• What you should do: Each line of the material that mentions the word "кнопку" is to be copied.

Segment Start: Data provided

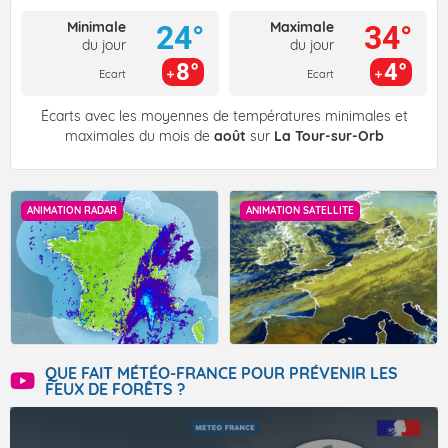
Minimale
Maximale
24°
34°
du jour
du jour
8°
4°
Ecart
Ecart
Écarts avec les moyennes de températures minimales et
maximales du mois de
août
sur
La Tour-sur-Orb
ANIMATION RADAR
ANIMATION SATELLITE
QUE FAIT MÉTÉO-FRANCE POUR PRÉVENIR LES
FEUX DE FORÊTS ?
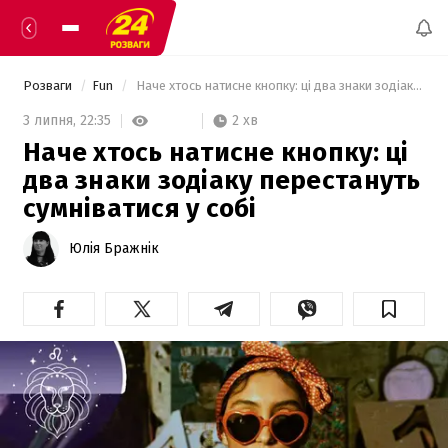
Розваги
Fun
 Наче хтось натисне кнопку: ці два знаки зодіаку перестануть сумніватися у собі 
2 хв
3 липня,
22:35
Наче хтось натисне кнопку: ці
два знаки зодіаку перестануть
сумніватися у собі
Юлія Бражнік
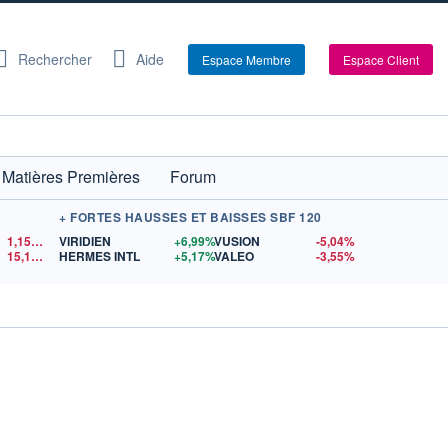
Rechercher
Aide
Espace Membre
Espace Client
Matières Premières
Forum
+ FORTES HAUSSES ET BAISSES SBF 120
1,1522
$US
VIRIDIEN
+6,99%
VUSION
-5,04%
15,15
$US
HERMES INTL
+5,17%
VALEO
-3,55%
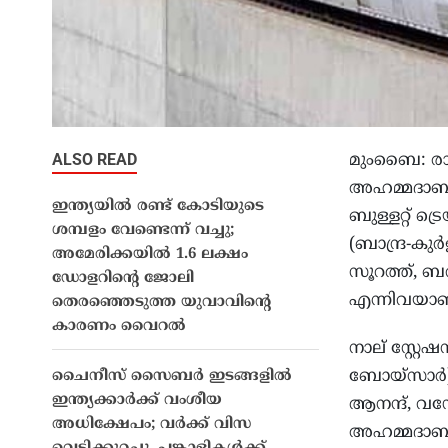
ALSO READ
മുംബൈ: രാജ
അഹമ്മദാബാദ
ഇന്ത്യയിൽ രണ്ട് കോടിയുടെ
ബുള്ളറ്റ് 
ശമ്പളം വേണ്ടെന്ന് വച്ചു;
(ബാന്ദ്ര-ക
അമേരിക്കയിൽ 1.6 ലക്ഷം
സൂറത്ത്, ബ
ഡോളറിന്റെ ജോലി
എന്നിവയാണ്
തെരഞ്ഞെടുത്ത യുവാവിന്റെ
കാരണം വൈറൽ
നാല് സ്റ്റ
ബോയ്സാർ).
ചൈനീസ് സൈബർ ഇടങ്ങളിൽ
ഇന്ത്യക്കാർക്ക് വംശീയ
ആനന്ദ്, വഡ
അധിക്ഷേപം; വർക്ക് വിസ
അഹമ്മദാബാദ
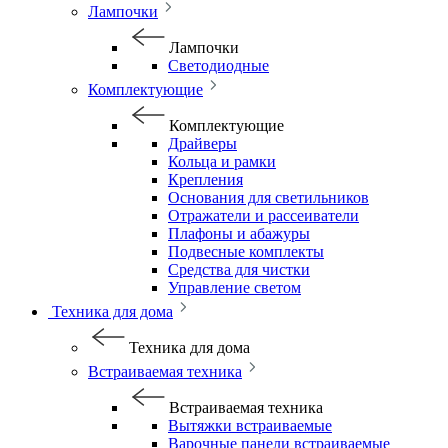
Лампочки
Лампочки
Светодиодные
Комплектующие
Комплектующие
Драйверы
Кольца и рамки
Крепления
Основания для светильников
Отражатели и рассеиватели
Плафоны и абажуры
Подвесные комплекты
Средства для чистки
Управление светом
Техника для дома
Техника для дома
Встраиваемая техника
Встраиваемая техника
Вытяжки встраиваемые
Варочные панели встраиваемые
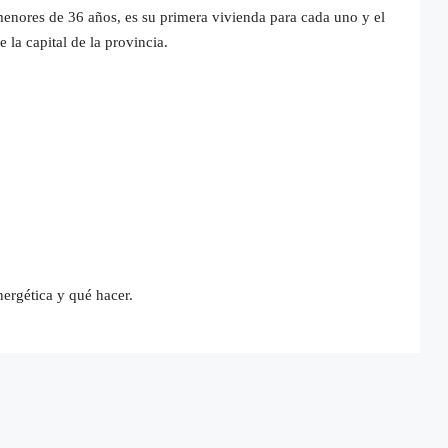
enores de 36 años, es su primera vivienda para cada uno y el
la capital de la provincia.
nergética y qué hacer.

Segment End: Data provided

• Solution below:
 Наче хтось натисне кнопку: ці два знаки зодіаку перестануть сумніватися у собі 
Наче хтось натисне кнопку: ці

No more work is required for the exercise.